Basic Research Of High-Accuracy Vibrator Based On GMM For Geological Prediction

Seismic exploration is an important way for oil and gas detection. The traditionally used explosive sources would harm the environment with dangers. And the normally used vibrators, which are also called the non-explosive sources, could adjust parameters such as the size of frequency, sweep time and so on. Besides the features such as "Safety" and "environment protection", the vibrators can achieve higher resolution results. The electrodynamic vibrator is a kind of high precision excitation equipment used for seismic exploration in the shallow subsurface, but the excitated signal’s energy is relatively weak, which causes the decrease of the signal to noise ratio.

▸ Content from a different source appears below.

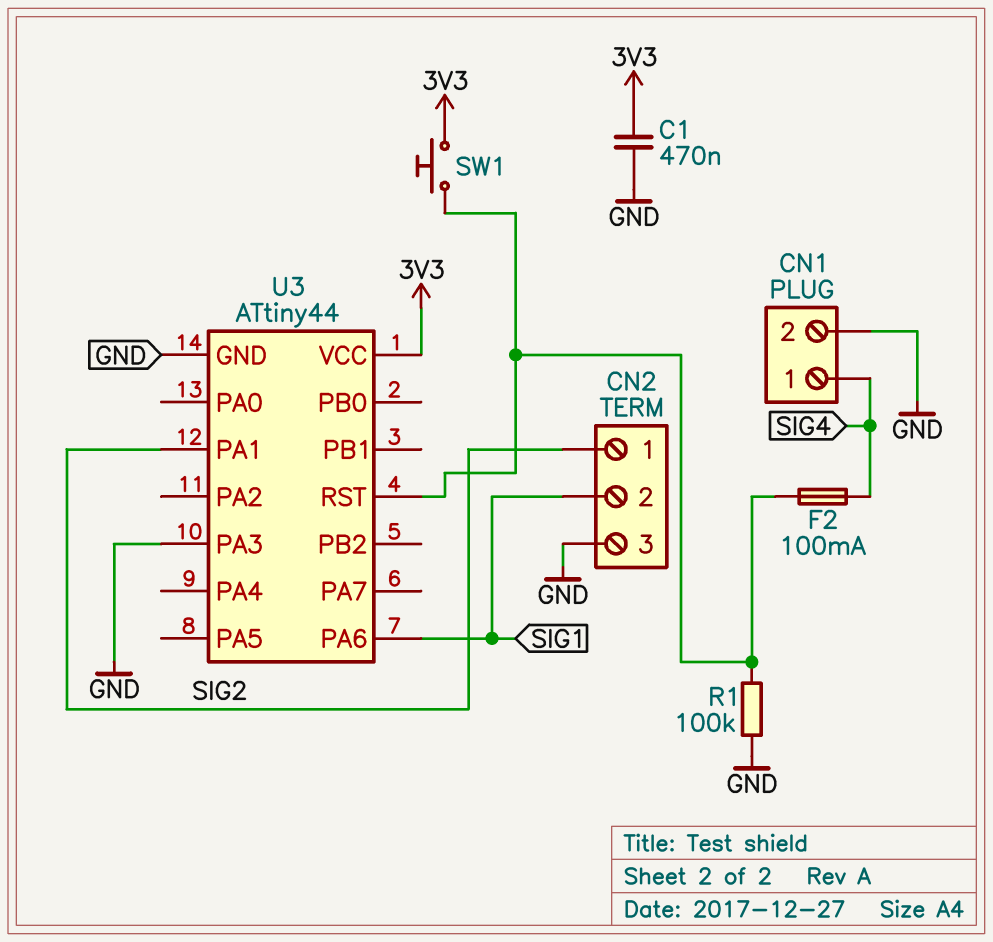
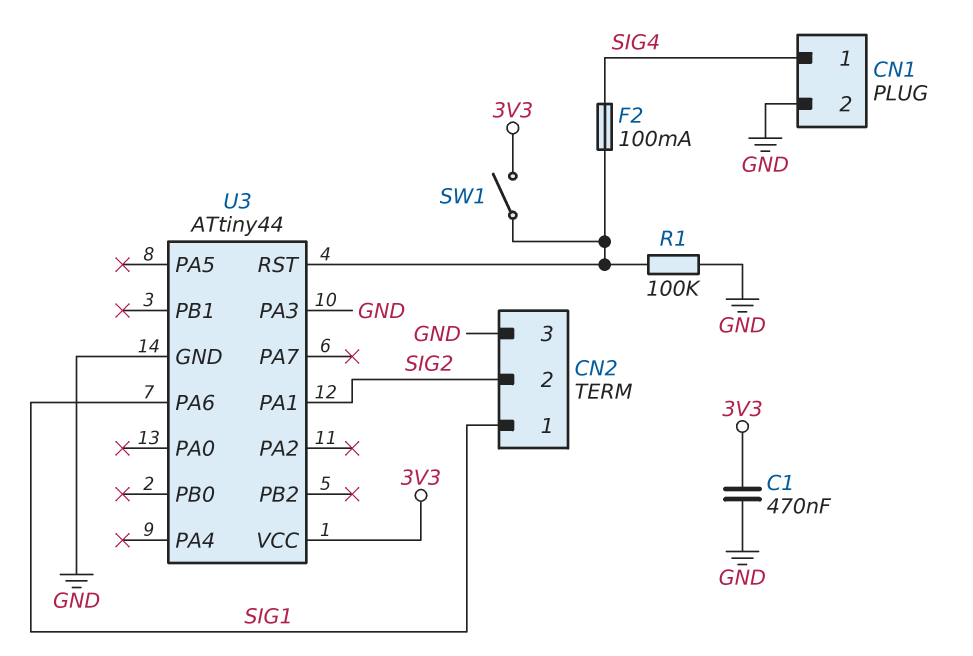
CN2 pin 1: SIG2 -> SIG1
CN2 pin 2: SIG1 -> SIG2
SW1: button (3V3, U3/RST) -> switch (3V3, U3/RST)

In order to solve this problem, this paper discussed on developing a new electrodynamic vibrator based on the Giant Magnetostrictive Actuator (GMA). The Giant Magnetostrictive Material has a higher magnet-mechanical energy conversion rate, related to normal ferromagnetic materials, thus the vibrator based on GMA should generate more mechanical energy and achieve better exploration results.In order to meet the demand that the GMA vibrator should excite the chirp signal, the paper researched on several aspects:(1) Considering the hysteresis model and the variable frequency situation, this paper treated the magnetic hysteresis as a phase lag between the input and output signal. And the mathematical model was built as a second order system with time delay process with a validation conducted.(2) The Lysmer equation was used to describe the vibration model of the plane-telluric system, and the equation was solved with the Runge-Kutta method. The influence of the damping ratio and system natural frequency on the dynamic responses under the chirp signal was discussed.(3) To satisfy the precise phase control of the excitated signal, phase compensation and PID were introduced as a control strategy for the actuator. The phase lag was obtained by FFT, and the input signal was in the same phase with the output signal after the phase compensation. PID was used for error reduction and improving the response characteristics. Verification experiments were conducted and the experimental results proved that the control strategy discussed in this paper was effective.